EXERCISE:
Among the entries below, count the lines that contain the word "authors". Write down only the total.

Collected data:
╔══

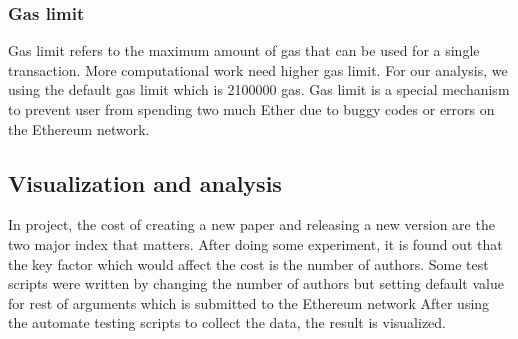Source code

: \documentclass[openany,12pt]{ecsthesis}      %
\begin{document}
\subsubsection{Gas limit}
Gas limit refers to the maximum amount of gas that can be used for a single transaction.
More computational work need higher gas limit. For our analysis, we using the default gas limit which is 2100000 gas.
Gas limit is a special mechanism to prevent user from spending two much Ether due to buggy codes or errors on the Ethereum network. 
\subsection{Visualization and analysis}
In project, the cost of creating a new paper and releasing a new version are the two major index that matters.
After doing some experiment, it is found out that the key factor which would affect the cost is the number of authors.
Some test scripts were written by changing the number of authors 
but setting default value for rest of arguments which is submitted to the Ethereum network
After using the automate testing scripts to collect the data, the result is visualized.
\end{document}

╚══

OUTPUT FOR THIS EXERCISE:
2